■ What to produce:
Quote every line of the material below word for word, keeping its original order and line breaks.

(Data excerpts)
╔══

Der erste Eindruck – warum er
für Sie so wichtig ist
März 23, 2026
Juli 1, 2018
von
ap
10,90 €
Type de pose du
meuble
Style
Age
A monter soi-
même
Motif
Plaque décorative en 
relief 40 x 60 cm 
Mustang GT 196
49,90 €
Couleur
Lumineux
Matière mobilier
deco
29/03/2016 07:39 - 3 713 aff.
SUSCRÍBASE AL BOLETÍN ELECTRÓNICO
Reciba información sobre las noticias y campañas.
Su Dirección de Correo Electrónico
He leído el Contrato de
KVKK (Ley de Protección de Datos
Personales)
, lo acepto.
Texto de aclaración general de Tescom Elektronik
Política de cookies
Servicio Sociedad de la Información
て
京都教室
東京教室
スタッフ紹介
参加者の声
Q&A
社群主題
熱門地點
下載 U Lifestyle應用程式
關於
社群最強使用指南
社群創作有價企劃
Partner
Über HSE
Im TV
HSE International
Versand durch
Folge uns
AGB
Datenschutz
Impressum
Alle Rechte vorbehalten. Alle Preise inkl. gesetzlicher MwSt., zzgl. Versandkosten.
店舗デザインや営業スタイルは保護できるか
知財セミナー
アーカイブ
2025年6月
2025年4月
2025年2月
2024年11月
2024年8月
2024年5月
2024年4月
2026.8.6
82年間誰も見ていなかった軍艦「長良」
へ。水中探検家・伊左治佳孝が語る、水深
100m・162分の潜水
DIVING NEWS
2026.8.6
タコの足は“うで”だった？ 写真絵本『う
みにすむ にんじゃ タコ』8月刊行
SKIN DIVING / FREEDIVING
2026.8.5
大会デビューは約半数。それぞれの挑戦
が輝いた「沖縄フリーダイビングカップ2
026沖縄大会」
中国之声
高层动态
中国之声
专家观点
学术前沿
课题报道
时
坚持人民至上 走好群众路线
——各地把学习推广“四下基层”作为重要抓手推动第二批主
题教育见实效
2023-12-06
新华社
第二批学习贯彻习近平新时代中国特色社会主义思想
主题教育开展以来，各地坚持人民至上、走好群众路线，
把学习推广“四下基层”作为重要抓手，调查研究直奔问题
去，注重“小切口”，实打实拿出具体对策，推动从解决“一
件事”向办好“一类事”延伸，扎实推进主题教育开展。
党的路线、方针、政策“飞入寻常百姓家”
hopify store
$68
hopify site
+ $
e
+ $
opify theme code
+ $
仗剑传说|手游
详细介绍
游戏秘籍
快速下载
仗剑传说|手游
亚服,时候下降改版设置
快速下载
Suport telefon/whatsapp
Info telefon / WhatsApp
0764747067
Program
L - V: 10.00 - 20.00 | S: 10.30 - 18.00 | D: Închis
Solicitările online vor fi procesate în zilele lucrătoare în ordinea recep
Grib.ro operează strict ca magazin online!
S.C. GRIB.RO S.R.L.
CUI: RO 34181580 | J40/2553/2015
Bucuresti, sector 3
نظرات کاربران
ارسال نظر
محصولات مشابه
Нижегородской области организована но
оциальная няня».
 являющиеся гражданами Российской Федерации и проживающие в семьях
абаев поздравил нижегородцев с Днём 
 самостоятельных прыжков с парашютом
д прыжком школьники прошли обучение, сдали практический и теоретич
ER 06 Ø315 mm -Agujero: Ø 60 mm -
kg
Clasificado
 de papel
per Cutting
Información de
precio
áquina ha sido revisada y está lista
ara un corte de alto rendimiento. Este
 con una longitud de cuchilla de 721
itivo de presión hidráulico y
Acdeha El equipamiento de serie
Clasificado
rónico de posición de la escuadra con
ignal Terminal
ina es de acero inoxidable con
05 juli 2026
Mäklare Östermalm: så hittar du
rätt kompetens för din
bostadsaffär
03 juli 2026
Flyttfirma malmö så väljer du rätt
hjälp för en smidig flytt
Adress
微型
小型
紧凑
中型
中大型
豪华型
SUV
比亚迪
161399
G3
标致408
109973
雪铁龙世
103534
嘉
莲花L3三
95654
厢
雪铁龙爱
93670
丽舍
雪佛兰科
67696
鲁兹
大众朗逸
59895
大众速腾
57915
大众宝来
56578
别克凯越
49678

╚══

■ Task result:
Der erste Eindruck – warum er
für Sie so wichtig ist
März 23, 2026
Juli 1, 2018
von
ap
10,90 €
Type de pose du
meuble
Style
Age
A monter soi-
même
Motif
Plaque décorative en 
relief 40 x 60 cm 
Mustang GT 196
49,90 €
Couleur
Lumineux
Matière mobilier
deco
29/03/2016 07:39 - 3 713 aff.
SUSCRÍBASE AL BOLETÍN ELECTRÓNICO
Reciba información sobre las noticias y campañas.
Su Dirección de Correo Electrónico
He leído el Contrato de
KVKK (Ley de Protección de Datos
Personales)
, lo acepto.
Texto de aclaración general de Tescom Elektronik
Política de cookies
Servicio Sociedad de la Información
て
京都教室
東京教室
スタッフ紹介
参加者の声
Q&A
社群主題
熱門地點
下載 U Lifestyle應用程式
關於
社群最強使用指南
社群創作有價企劃
Partner
Über HSE
Im TV
HSE International
Versand durch
Folge uns
AGB
Datenschutz
Impressum
Alle Rechte vorbehalten. Alle Preise inkl. gesetzlicher MwSt., zzgl. Versandkosten.
店舗デザインや営業スタイルは保護できるか
知財セミナー
アーカイブ
2025年6月
2025年4月
2025年2月
2024年11月
2024年8月
2024年5月
2024年4月
2026.8.6
82年間誰も見ていなかった軍艦「長良」
へ。水中探検家・伊左治佳孝が語る、水深
100m・162分の潜水
DIVING NEWS
2026.8.6
タコの足は“うで”だった？ 写真絵本『う
みにすむ にんじゃ タコ』8月刊行
SKIN DIVING / FREEDIVING
2026.8.5
大会デビューは約半数。それぞれの挑戦
が輝いた「沖縄フリーダイビングカップ2
026沖縄大会」
中国之声
高层动态
中国之声
专家观点
学术前沿
课题报道
时
坚持人民至上 走好群众路线
——各地把学习推广“四下基层”作为重要抓手推动第二批主
题教育见实效
2023-12-06
新华社
第二批学习贯彻习近平新时代中国特色社会主义思想
主题教育开展以来，各地坚持人民至上、走好群众路线，
把学习推广“四下基层”作为重要抓手，调查研究直奔问题
去，注重“小切口”，实打实拿出具体对策，推动从解决“一
件事”向办好“一类事”延伸，扎实推进主题教育开展。
党的路线、方针、政策“飞入寻常百姓家”
hopify store
$68
hopify site
+ $
e
+ $
opify theme code
+ $
仗剑传说|手游
详细介绍
游戏秘籍
快速下载
仗剑传说|手游
亚服,时候下降改版设置
快速下载
Suport telefon/whatsapp
Info telefon / WhatsApp
0764747067
Program
L - V: 10.00 - 20.00 | S: 10.30 - 18.00 | D: Închis
Solicitările online vor fi procesate în zilele lucrătoare în ordinea recep
Grib.ro operează strict ca magazin online!
S.C. GRIB.RO S.R.L.
CUI: RO 34181580 | J40/2553/2015
Bucuresti, sector 3
نظرات کاربران
ارسال نظر
محصولات مشابه
Нижегородской области организована но
оциальная няня».
 являющиеся гражданами Российской Федерации и проживающие в семьях
абаев поздравил нижегородцев с Днём 
 самостоятельных прыжков с парашютом
д прыжком школьники прошли обучение, сдали практический и теоретич
ER 06 Ø315 mm -Agujero: Ø 60 mm -
kg
Clasificado
 de papel
per Cutting
Información de
precio
áquina ha sido revisada y está lista
ara un corte de alto rendimiento. Este
 con una longitud de cuchilla de 721
itivo de presión hidráulico y
Acdeha El equipamiento de serie
Clasificado
rónico de posición de la escuadra con
ignal Terminal
ina es de acero inoxidable con
05 juli 2026
Mäklare Östermalm: så hittar du
rätt kompetens för din
bostadsaffär
03 juli 2026
Flyttfirma malmö så väljer du rätt
hjälp för en smidig flytt
Adress
微型
小型
紧凑
中型
中大型
豪华型
SUV
比亚迪
161399
G3
标致408
109973
雪铁龙世
103534
嘉
莲花L3三
95654
厢
雪铁龙爱
93670
丽舍
雪佛兰科
67696
鲁兹
大众朗逸
59895
大众速腾
57915
大众宝来
56578
别克凯越
49678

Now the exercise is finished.